Haemophilus influenzae type b (Hib) is a widely recognized member of the
Haemophilus genus that directly causes respiratory infectious disease with characteristic manifestations of tympanitis, bronchitis and pneumonia in children of all ages, particularly in infants and 1-year-olds [
1‐
3]. Notably, this pathogen is associated with purulent meningitis in a specific ratio in all Hib-infected patients [
1,
4]. Epidemiological studies of this pathogen have primarily been performed in developed countries and have shown that the incidence in children under the age of 5 in areas such as the US, France, and Switzerland is approximately 20–100/100,000 [
5‐
9], but few data have been reported for developing areas. Although no systematic, epidemiological study of Hib has been performed in mainland China, studies of this pathogen in a small number of populations in different regions of China have indicated that the potential incidence of pediatric infections in mainland China is noteworthy [
10,
11]. Numerous studies have addressed Hib structure and immunology [
12,
13], leading to the licensure of a preventive vaccine against Hib infection in the 1980s [
1]. Based on the results of a structural study of the Hib agent that suggested that the bacterium presented a capsular polysaccharide (CPS) antigen and thallus antigen, the early vaccine was prepared with polyribosylribitol phosphate (PRP), which is composed of ribosylribitol phosphate as the basic unit [
14,
15]. The CPS antigen is the primary component of the 1st generation Hib vaccine and has been widely used to vaccinate children.
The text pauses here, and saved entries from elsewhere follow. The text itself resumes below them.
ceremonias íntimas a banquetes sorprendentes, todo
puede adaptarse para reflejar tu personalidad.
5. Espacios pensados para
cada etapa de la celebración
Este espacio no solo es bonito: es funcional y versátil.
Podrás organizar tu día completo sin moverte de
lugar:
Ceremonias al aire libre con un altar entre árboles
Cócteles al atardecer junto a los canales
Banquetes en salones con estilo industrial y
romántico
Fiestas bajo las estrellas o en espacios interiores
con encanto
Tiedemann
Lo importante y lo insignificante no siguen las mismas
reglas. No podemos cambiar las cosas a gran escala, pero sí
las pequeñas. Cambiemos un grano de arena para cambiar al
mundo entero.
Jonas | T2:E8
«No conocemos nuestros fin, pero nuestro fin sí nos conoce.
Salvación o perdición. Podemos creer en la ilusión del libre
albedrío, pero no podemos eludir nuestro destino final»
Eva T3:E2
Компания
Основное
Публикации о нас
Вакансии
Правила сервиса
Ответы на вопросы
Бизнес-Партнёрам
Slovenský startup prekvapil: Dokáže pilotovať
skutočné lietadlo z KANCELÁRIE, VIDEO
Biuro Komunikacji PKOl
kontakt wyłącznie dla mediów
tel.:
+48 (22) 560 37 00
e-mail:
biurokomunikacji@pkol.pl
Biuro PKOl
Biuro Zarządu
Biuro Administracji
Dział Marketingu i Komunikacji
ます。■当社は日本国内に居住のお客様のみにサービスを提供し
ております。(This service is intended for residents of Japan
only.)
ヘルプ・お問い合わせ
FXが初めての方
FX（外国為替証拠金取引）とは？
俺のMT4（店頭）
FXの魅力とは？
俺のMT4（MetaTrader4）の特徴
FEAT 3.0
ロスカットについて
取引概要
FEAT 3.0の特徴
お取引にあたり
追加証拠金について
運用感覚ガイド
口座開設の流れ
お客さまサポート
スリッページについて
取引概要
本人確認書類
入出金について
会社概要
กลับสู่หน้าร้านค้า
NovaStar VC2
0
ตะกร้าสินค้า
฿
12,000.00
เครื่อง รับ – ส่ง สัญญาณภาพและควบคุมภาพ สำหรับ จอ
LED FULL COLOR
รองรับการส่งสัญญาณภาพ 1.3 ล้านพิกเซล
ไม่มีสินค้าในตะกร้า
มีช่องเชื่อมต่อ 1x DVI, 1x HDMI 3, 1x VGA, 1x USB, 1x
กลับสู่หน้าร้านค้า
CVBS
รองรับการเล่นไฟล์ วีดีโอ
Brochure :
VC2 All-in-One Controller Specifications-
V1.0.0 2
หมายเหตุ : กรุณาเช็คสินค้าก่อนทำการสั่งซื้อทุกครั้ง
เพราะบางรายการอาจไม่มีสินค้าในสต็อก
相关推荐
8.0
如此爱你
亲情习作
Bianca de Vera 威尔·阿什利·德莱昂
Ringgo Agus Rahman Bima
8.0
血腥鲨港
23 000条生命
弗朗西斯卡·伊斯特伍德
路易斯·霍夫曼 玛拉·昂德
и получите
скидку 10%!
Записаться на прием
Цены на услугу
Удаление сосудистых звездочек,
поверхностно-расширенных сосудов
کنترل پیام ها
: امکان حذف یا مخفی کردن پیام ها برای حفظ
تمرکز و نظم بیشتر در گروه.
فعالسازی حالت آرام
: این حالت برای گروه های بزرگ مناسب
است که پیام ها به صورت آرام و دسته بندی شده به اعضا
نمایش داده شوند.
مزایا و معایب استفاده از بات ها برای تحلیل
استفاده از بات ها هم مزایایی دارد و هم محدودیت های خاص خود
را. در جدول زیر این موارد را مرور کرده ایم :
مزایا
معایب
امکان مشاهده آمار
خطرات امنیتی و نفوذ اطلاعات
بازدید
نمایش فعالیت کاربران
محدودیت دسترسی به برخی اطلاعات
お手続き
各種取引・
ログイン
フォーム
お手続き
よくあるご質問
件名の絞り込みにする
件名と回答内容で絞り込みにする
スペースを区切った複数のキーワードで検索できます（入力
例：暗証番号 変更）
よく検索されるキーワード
Clinical observation of the use of this vaccine in pediatric populations indicated that it induced a remarkable immune response in children 18 months of age or older but did not provoke a satisfactory response in children younger than 18 months [
16‐
19]. Subsequent Hib conjugate vaccines were developed based on a CPS antigen-binding protein (i.e., diphtheria toxoid (DT), tetanus toxoid (TT) and the
N. meningitidies outer membrane protein (OMP) Hib thallus antigen protein) [
18,
20]. Previous studies of this conjugate vaccine in mice and macaques have shown that remarkable immunity is induced by immunization with this vaccine compared to that induced by the CPS vaccine; the immunity usually presents as an increased antibody response in serum [
21]. The results of additional clinical trials comparing conjugate Hib vaccines produced with various carrier proteins, including DT, TT and OMP, suggested that one or two immunizations induced a lower antibody response in children of various ages than three immunizations [
22,
23]. The data indicated that the antibody levels of Hib vaccines conjugated with DT, TT, and OMP were 0.06, 0.05, and 0.83 μg/ml, respectively, after the first inoculation and that the levels increased to 0.14, 0.26, and 1.22 μg/ml after the second inoculation [
23]. However, the levels increased further to 0.28, 3.64, and 1.14 μg/ml after the third inoculation [
23]. Based on these data, a routine immunization schedule for the Hib conjugate vaccine has been recommended for children worldwide by the WHO [
24], and the vaccines have been used extensively in multiple countries, including China [
25,
26]. The increased immunogenicity associated with the Hib conjugate vaccine compared with that of the CPS vaccine suggests that binding of the semi-antigen CPS to the carrier protein would provide an effective antigen for immunization of individuals [
27‐
30].
In previous studies, the immunogenicity of Hib CPS antigen and its protein conjugates were studied in juvenile and infant rhesus macaques [
31,
32], which suggest that the conjugate of CPS and TT, DT and OMP are capable of inducing stronger specific antibody responses than CPS alone in this animal model [
31‐
33]. Although those studies indicated unequal level of antibody induced against various conjugate vaccine including Hib-TT, Hib-CT and Hib OMPC and confirmed their immunogenicity, but also suggested the role of these carrier protein in the immunogenicity of Hib conjugate vaccine in human should be studied further [
33,
34]. To better understand the immunologic mechanism of this conjugate vaccine, especially the role of carrier protein to enhance immunogenicity of CPS via the immunization schedule of three doses, we conducted a study using rhesus macaques, which are closely genetically related to humans, in which we assessed the mRNA profiles of rhesus macaque peripheral blood mononuclear cells (PBMCs) after immunization of the animals with the Hib conjugate vaccine, the Hib polysaccharide antigen or the carrier protein TT. Using comparison and analysis of these mRNA gene profiles, we investigated the molecular mechanism of immunity induced by the Hib conjugate vaccine and identified several genes that are likely to play a role in specific and effective immune responses against Hib in rhesus macaques. These genes might be induced by CPS antigen and carrier protein and might play the roles involved in the enhancement of immunogenicity of Hib conjugate vaccine.